Helping people with computers... one answer at a time.
A router is an important tool in staying safe when connected to the internet. A router will stop certain types of viruses and malware ... but not all.
I have FIOS which includes an Action Tec router/switch combo device. The router's security is at factory defaults. Is it possible for a virus/spyware to jump across the switch? I just found exceptions that other programs put there without my knowledge. Skype, Google earth. I do not remember these programs asking me the make exceptions. I just turned all exceptions off. An IT guy thinks so, I always thought the answer was no.
The short answer is: Yes.
The longer answer is more involved, and involves the differences between a router and a switch, how a router protects you, software that's makes changes to your router without asking, and ultimately different kinds of viruses and malware and which a router can and cannot protect you against.
First, I think we should clear up some terminology.

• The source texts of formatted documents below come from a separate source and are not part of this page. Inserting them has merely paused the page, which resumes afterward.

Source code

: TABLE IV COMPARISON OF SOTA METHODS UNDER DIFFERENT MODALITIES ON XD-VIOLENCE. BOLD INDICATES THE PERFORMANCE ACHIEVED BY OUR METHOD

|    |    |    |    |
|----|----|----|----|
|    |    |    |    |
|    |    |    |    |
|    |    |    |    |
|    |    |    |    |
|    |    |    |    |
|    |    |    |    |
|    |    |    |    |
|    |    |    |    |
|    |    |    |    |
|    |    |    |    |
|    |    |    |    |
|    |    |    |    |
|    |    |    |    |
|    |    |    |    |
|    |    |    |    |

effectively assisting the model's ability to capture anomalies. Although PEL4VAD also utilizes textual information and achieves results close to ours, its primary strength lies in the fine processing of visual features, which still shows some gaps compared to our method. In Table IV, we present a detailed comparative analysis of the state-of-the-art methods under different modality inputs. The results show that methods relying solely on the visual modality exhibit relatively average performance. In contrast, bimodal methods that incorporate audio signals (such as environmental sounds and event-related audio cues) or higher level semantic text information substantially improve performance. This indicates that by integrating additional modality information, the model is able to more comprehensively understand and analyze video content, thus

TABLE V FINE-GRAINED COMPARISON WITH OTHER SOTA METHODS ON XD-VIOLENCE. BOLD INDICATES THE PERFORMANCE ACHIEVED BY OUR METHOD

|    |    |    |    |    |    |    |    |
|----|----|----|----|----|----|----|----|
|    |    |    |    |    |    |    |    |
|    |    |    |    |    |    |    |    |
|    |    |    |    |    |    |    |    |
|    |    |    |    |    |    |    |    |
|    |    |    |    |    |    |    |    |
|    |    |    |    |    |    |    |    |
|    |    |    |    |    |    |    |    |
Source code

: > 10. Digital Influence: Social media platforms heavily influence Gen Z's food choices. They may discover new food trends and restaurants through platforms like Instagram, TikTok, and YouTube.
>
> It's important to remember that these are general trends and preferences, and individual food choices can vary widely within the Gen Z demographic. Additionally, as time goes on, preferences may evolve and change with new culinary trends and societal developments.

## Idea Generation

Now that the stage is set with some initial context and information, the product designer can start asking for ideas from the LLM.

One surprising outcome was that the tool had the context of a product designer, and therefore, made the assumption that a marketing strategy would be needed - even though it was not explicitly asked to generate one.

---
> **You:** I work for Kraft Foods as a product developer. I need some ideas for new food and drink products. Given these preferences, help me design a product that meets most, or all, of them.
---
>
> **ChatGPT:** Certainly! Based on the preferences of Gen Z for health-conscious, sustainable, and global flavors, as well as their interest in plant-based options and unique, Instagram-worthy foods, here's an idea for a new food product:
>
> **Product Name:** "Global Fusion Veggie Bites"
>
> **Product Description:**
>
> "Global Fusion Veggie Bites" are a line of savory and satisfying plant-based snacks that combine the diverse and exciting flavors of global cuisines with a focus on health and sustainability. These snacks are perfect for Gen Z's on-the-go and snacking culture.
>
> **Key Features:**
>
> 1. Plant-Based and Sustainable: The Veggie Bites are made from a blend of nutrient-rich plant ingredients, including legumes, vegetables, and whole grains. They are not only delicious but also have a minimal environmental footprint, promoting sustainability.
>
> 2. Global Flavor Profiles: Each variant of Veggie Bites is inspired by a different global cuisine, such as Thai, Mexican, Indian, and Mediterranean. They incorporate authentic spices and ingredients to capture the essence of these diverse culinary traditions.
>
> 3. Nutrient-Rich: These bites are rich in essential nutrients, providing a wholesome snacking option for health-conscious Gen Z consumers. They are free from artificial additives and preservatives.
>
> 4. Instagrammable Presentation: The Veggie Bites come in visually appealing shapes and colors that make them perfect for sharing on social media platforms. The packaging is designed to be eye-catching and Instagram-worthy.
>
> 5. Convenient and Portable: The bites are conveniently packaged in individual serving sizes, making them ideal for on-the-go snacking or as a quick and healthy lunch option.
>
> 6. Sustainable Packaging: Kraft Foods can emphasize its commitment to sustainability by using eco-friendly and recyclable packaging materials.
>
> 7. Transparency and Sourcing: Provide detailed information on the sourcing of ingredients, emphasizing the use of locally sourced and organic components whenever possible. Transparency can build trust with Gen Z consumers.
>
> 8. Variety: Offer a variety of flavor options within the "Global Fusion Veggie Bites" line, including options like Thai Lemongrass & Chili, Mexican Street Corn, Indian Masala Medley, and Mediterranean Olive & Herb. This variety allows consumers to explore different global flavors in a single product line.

A router is an intelligent device - meaning it's running some fairly sophisticated software. It looks at the data packets that are traversing across it and modifies the routing information within the packets to control how they are routed from point A to point B.
A switch is a not-so-intelligent device that also looks at the packets that traverse it, but doesn't modify anything. Instead it learns which IP addresses are on which of its physical connections. Its job is simply to make sure that packets that come in destined for a particular IP address are sent to the correct physical connection on which that IP address lives.
I suspect that you're using the term "switch" as synonymous with "router", since it's one box in your case. Technically that's incorrect, and when they're combined like that it's probably best just to refer to it as a router.
The real point, however, is that a switch provides no protection; it's the router that does that.
Or, more specifically, how a NAT router protects you.
NAT, or network address translation, is how a router lets you connect several different computers on your local network to a single internet connection that uses a single internet IP address.
Computers on your local LAN are assigned local IP addresses by the router - usually of the form 192.168.1.1 or similar. When your computer connects to an internet resource the router sees that outgoing packet and changes the local IP to the internet IP address assigned to your internet connection. When the response comes back the router does the reverse, routing the response back to the correct computer on your network.
Now, this only works for outbound connections - meaning a connection to an internet resource that one of the local computers initiates. If an unrequested attempt is made to connect to your internet IP address - the router has no idea what computer to send it to, so it's ignored.
That's the protection that a router provides: any attempts to connect from computers on the internet to your computer are blocked.
And there's a huge class of malware that tries to spread exactly that way - by trying to connect directly to your computer.
If you've got a router, you're protected.
As you can imagine there are sometimes scenarios where you actually want to be able to initiate a connection to your computer from the internet. Most routers support this, but you must manually configure the exception to the "everything's blocked" rule.
What's called "port forwarding" allows you to tell the router "if a connection comes in on this port (the way types of connections are defined), send it to this computer".
Something called "Universal Plug and Play" (UPNP) also allows software to make router configurations "for you", without asking.
I'm guessing that's exactly what Skype and Google Earth did.
UPNP is a security risk, because malware on your machine could also just as easily use it to make changes to your router's configuration and remove much of the security that you so carefully put in place.
Turning off those exceptions was the right thing to do. I also recommend turning off UPNP on the router completely.
Wait ... "malware on your machine"? But didn't the router stop all malware?
No. The router stops a certain type of malware; an important type of malware. But it doesn't stop all malware.
A properly configured router will prevent unsolicited connections from computers on the internet from reaching your machine.
A router cannot protect you against:
Malware you download
Malware in email attachments that you open
Websites that you visit that install malware on your system
Malware that arrives on other media, like USB drives
... and probably more.
The bottom line: a router configured properly will protect you from a very important threat. Without a firewall or router protecting you against this threat you are at serious risk.
But a router (or a firewall) cannot protect you from all of the many other ways that malware can reach your machine.